I’ve never been much into social media. There was a period where I used Instagram to follow my friends and artists I liked. Facebook I only used very briefly as an undergrad. Technically, I still have a LinkedIn account that receives no attention from me. However, even back in my social media days I noticed the tendency of these platforms to show you stuff that will grab your attention whether you like it or not.
Since then, I’ve been exploring Fediverse platforms like Mastodon and Lemmy. But all platforms I have tried have this same problem of incentivizing what I would call rage- or clickbait1. The problem I have with these phenomena is that they are cheap, ubiquitous signals that serve to manipulate. An attention-grabbing essay title that does not follow the clickbait format is really different in this regard, as an interesting title at least has some correlation to the quality of the writing.
1 I use these terms fairly liberally to basically encapsulate anything that is tailor-made to be attention-grabbing, like using very strong wording or misleading images.
2 Academia has a similar problem, since how many papers you publish is far more important for your career than how “good” those papers are. The quality metric, citations, is deeply flawed too. At least university departments put in a bit of effort to look at your papers before inviting you to interview, assuming of course you made it to the stage where they check.
Essentially, I don’t think popularity metrics are very useful for distinguishing between quality (where engagement comes through resonance with the audience) and rage-bait (where engagement comes from tricking people into boosting the metrics). I have a feeling that platforms which serve to make content creation as easy as possible will never be able to solve this, as accessibility necessarily induces more low-quality content. In other words, short-form text, photos, and video clip producers will always be incentivized to clickbait2.

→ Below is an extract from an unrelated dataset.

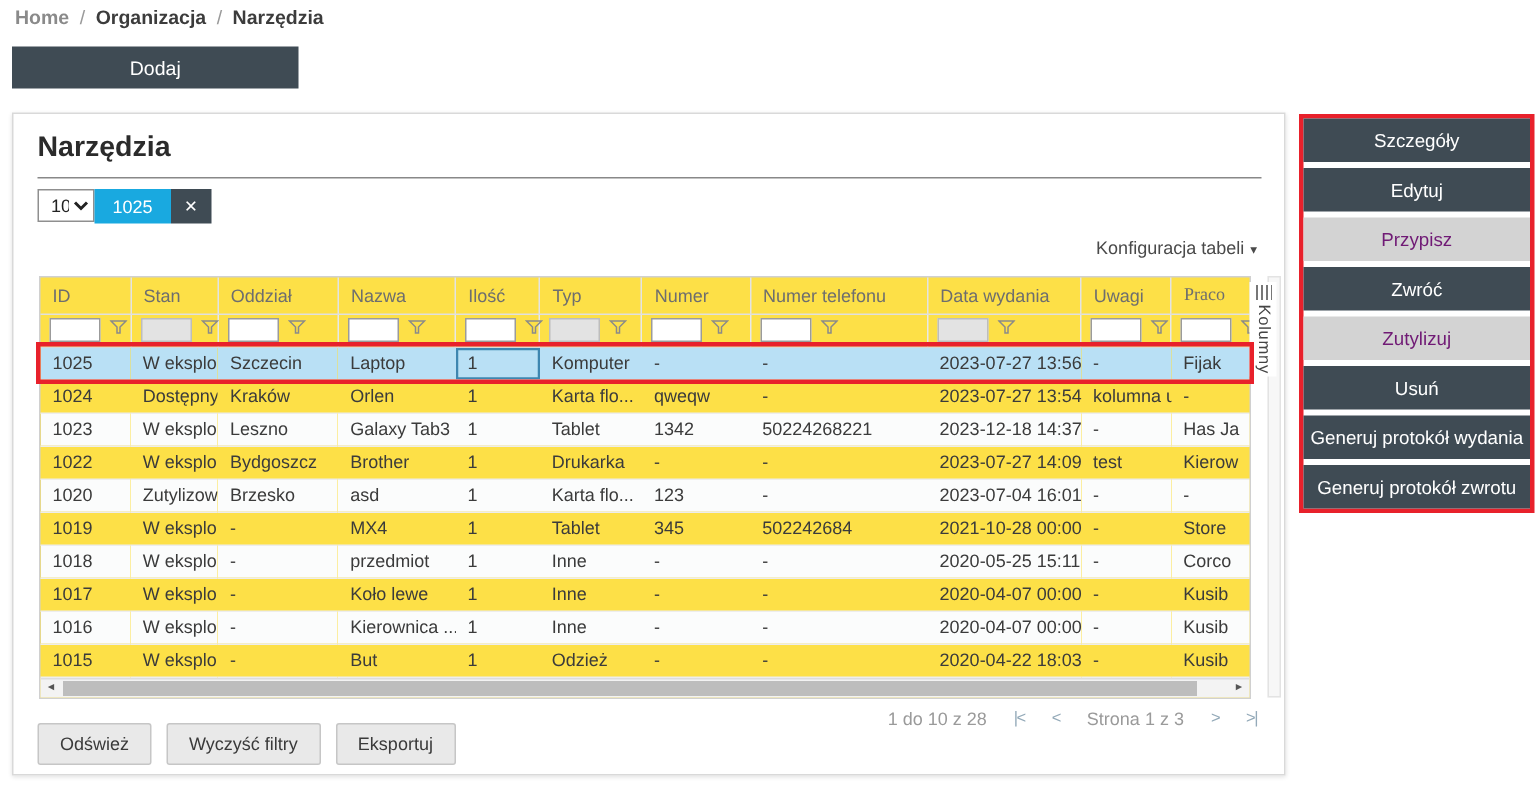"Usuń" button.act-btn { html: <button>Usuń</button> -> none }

I should say though, Mastodon can be made sane. It is up to you though. This is because Mastodon allows you to hide posts that contain keywords of your choosing. So you can maintain a list of keywords you classify as ragebait-like in nature and so only see the stuff that’s left after that. Of course, that requires some effort, continuous vigilance, and being ok with never seeing the false positives. If you want to use Mastodon, I would generally recommend being pretty liberal in your use of filter words.
How to stop gaming of metrics? Simple, have no metrics. The problem of course is that no-one would find a “Trending” tab that really is just a “Random” tab very worthwhile. “Popular” content is used to on-board new users and popularity is also used to make decisions about what to recommend. Ironically, a social media platform that does away with inadvertently incentivizing garbage by default would never be accessible enough to have main-stream appeal.
Is any of this unique to social media? Of course not. We could easily think of news outlets increasingly following a similar recipe. These trends towards maximum clickbait make me a bit worried about where democracies are headed, especially now with AI making influence campaigns nigh fully automatable. Until we have found a good way to address these problems, it’s probably best you make sure you control what stuff is on your feed, and help your friends do the same.